Eckstein also noted the enduring cultural and political spectacle at the University—from Claudine Gay’s resignation to the Department of Justice’s ongoing antisemitism lawsuit against Harvard—and the subsequent changes, arguments, and debates his class has experienced.
“There’s been a lot of political conflict with the world, just a lot of ideological conflict in the world, and that has certainly expressed itself on our campus,” he said. “[Through] all this stress, people find different ways of coping … [which] causes division, and so people talk about things, [have] disagreements, [form] defenses, [and express] opinions.”
Sharing how his initial writing felt less like a submission to a competition and more like something he had to get off his chest, Eckstein was driven by the fact that his unique religious background, having been exposed to all three major Abrahamic religions, allows him to talk about civic discourse in an honest, vulnerable, human way. “I really wanted to ground the idea of ‘we should talk more’ in the story of my own family and my experiences, growing up around that culture.”

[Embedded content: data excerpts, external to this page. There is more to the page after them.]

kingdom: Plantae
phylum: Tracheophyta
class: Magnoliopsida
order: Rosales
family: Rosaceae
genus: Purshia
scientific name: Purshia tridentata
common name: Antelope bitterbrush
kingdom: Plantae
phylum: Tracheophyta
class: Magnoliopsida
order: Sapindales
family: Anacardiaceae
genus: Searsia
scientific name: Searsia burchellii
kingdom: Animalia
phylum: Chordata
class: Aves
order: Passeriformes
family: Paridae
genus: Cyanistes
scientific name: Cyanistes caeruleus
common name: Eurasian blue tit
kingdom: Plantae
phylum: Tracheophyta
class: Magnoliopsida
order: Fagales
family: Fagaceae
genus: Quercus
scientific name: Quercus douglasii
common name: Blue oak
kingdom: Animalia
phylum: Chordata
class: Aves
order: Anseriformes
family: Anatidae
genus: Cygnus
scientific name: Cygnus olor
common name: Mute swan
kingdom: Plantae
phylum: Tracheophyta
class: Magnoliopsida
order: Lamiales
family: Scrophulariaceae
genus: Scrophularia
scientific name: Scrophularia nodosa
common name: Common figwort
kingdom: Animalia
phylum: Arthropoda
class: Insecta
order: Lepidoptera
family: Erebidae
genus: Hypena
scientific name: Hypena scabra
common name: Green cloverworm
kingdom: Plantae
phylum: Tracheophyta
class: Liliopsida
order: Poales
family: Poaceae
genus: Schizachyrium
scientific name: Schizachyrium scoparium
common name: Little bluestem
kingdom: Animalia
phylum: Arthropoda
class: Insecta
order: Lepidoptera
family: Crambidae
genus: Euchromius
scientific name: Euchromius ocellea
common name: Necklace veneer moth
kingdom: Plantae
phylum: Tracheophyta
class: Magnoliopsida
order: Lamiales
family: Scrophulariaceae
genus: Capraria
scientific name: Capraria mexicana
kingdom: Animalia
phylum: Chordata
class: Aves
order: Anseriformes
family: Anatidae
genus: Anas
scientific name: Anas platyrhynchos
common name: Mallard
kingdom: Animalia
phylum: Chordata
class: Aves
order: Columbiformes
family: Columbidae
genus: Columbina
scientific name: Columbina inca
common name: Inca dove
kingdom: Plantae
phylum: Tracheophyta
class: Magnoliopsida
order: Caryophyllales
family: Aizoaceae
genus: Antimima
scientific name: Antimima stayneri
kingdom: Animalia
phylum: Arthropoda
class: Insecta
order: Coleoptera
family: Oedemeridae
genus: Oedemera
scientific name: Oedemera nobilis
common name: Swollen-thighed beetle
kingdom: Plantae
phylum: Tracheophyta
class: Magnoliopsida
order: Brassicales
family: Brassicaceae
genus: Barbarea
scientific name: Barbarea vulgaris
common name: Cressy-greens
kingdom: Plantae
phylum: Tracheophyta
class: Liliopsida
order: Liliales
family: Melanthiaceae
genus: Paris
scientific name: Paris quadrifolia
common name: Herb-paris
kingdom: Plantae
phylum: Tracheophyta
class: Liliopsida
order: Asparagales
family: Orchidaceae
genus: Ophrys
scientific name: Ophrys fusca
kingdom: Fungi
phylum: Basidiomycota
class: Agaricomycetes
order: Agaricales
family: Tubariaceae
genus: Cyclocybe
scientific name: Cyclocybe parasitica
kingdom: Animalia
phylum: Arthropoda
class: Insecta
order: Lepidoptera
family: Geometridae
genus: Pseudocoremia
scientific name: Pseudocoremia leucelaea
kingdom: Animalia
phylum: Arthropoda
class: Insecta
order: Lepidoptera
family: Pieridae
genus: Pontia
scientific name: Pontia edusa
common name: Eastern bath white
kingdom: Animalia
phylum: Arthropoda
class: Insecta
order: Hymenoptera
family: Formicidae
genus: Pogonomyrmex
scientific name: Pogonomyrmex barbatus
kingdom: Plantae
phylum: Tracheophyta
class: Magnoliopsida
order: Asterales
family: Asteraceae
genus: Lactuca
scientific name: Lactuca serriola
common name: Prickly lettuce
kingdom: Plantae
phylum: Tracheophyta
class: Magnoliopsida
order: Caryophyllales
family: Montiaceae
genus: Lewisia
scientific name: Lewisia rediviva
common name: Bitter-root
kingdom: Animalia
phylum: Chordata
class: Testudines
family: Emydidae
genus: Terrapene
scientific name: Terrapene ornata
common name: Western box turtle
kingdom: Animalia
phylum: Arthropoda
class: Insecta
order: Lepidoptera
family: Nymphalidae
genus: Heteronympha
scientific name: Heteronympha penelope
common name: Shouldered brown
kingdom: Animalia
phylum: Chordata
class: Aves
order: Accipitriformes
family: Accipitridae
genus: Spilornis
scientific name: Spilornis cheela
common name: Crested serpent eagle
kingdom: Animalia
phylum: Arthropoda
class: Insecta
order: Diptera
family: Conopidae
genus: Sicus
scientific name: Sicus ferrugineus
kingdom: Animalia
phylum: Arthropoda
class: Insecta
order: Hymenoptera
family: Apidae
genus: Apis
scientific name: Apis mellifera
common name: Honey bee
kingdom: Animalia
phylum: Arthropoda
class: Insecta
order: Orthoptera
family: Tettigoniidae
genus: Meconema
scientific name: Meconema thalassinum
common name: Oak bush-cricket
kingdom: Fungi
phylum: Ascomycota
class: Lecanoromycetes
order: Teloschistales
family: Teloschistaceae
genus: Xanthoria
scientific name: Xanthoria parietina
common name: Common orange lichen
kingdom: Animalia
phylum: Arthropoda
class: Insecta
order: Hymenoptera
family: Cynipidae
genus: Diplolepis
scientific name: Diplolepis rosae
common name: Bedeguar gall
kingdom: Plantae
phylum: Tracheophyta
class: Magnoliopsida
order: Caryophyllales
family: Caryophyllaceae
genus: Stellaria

Over the course of his four years in Cambridge, Eckstein has pursued dual enrollment between the College, where he studies Physics, and Berklee College of Music, where he studies Scoring for Film, TV, and Video Games. Eckstein is also concurrently pursuing his Master’s in Theoretical Physics at the University. The two fields of interest, while seemingly opposite, are meaningfully related to Eckstein. “These are kind of the two sides of my life that balance each other a lot … Keep me sane.”
While May 28 will technically be Eckstein’s first time delivering a speech to a large audience, he is no stranger to the stage, having played guitar for most of his life. “I’ve been performing since I was eight years old, but that’s a little bit different,” he explained. Instead, memorizing the speech has proven more intimidating for Eckstein. “I’ve learned to deal with the stage fright. I’ve done shows. I’ve been in front of a couple thousand people before. 30,000 [or] 10s of thousands [are] definitely a different magnitude.”
As commencement approaches, Eckstein has received a wide range of support from the College, including suggested revisions to his submission, rehearsal opportunities, and speech coaching, for which he expressed particular appreciation.
“From [selection] on, everybody in the committee was [involved], some are professors, some are administrators, some the committee,” he said. “Everything in the speech is still very much up to me. I have the final say.”
While his speech participates in a national conversation about the importance of dialogue and viewpoint diversity, Eckstein believes it embraces the power, not the faults, of differing opinions and perspectives. “We need to be using [our] specific diversity to address problems, and … to find a path forward.” And beyond that, he believes that his words embody Harvard’s promise of a transformative undergraduate experience through both academic and social-emotional learning.
“Through all of the ups and downs and all of the insanity of being at a place like Harvard, I wouldn’t miss it for the world.”